This is a qualified finish. I still need to quilt the border and bind the edges. But the creative work is essentially done. I chose to use echo lines to quilt the background. The work went swiftly and smoothly.
The cotton damask fabric is a joy to work with. I had the benefit of a fresh needle in my machine, thanks to the delivery of my on-line order from Bluprint.com.
Following the example of Lola Jenkins, I used Prismacolor pencils to color the image. I had never tried this medium on fabric before. But by working slowly and carefully, I managed okay, rendering shadow and highlights modestly. Here she is as of today.
Here is a close-up of the subject.
I noticed that a damask vine landed smack in the middle of her onesie. I didn’t plan that placement, but serendipity happens. So I chose to leave it unpainted and embroidered a running stitch around it.
At 18 inches square, this piece is a good size for framing or mounting on artist canvas. Perhaps the arts supply store will open soon and I can buy what I need. In the meantime, she will be tacked up on one of my foamboard panels, allowing me to admire her on a regular basis.
How many of you remember a time when fine dining took place on a table set something like this? Okay, don’t answer that. I’d like us all to maintain our youthful appearances. I do remember that time – perhaps 30 or so years ago. Back then I went to the extent of buying crystal glassware. But the silverplate and the damask linens were given to me by the generation ahead of me. Every once in a while I get out the silver. The pale pink damask napkins you see in the photo were a gift from my mother-in-law. I’ve never found a use for them that fits my current lifestyle. They have been in the back of the linen closet, unused, for almost twenty years.

• _Things to do_:
1: Sum up the quilting post in two sentences.
2: From the quilting post, list every piece of tableware or table linen the writer names as having acquired or been given.
3: According to the quilting post, how large is the finished piece?
The listing that comes next is from a separate, unrelated source.

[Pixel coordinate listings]
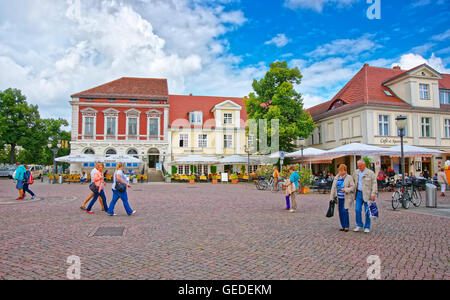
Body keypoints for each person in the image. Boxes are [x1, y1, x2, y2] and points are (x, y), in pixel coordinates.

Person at [353, 160, 377, 233]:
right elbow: (352, 181)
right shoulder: (356, 172)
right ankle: (359, 224)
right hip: (358, 193)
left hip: (368, 194)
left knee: (367, 211)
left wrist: (373, 194)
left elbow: (374, 184)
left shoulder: (370, 173)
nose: (359, 167)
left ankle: (367, 226)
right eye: (358, 166)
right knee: (357, 209)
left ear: (365, 165)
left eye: (361, 166)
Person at [330, 164, 355, 232]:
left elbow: (353, 187)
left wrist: (346, 189)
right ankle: (343, 226)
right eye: (340, 171)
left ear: (345, 170)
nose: (341, 172)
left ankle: (346, 226)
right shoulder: (336, 177)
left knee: (345, 211)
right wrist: (331, 197)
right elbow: (333, 188)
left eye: (342, 170)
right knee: (340, 212)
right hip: (338, 197)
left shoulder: (349, 177)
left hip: (346, 197)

• _Exercise answers_:
1: The quilt is nearly done: its background was quilted with echo lines on cotton damask, and the border still needs quilting and the edges need binding. The image was colored with Prismacolor pencils, and a damask vine that landed in the middle of the subject's onesie was left unpainted and outlined with a running stitch.

2:
- Crystal glassware
- Silverplate
- Damask linens
- Pale pink damask napkins

3: 18 inches square.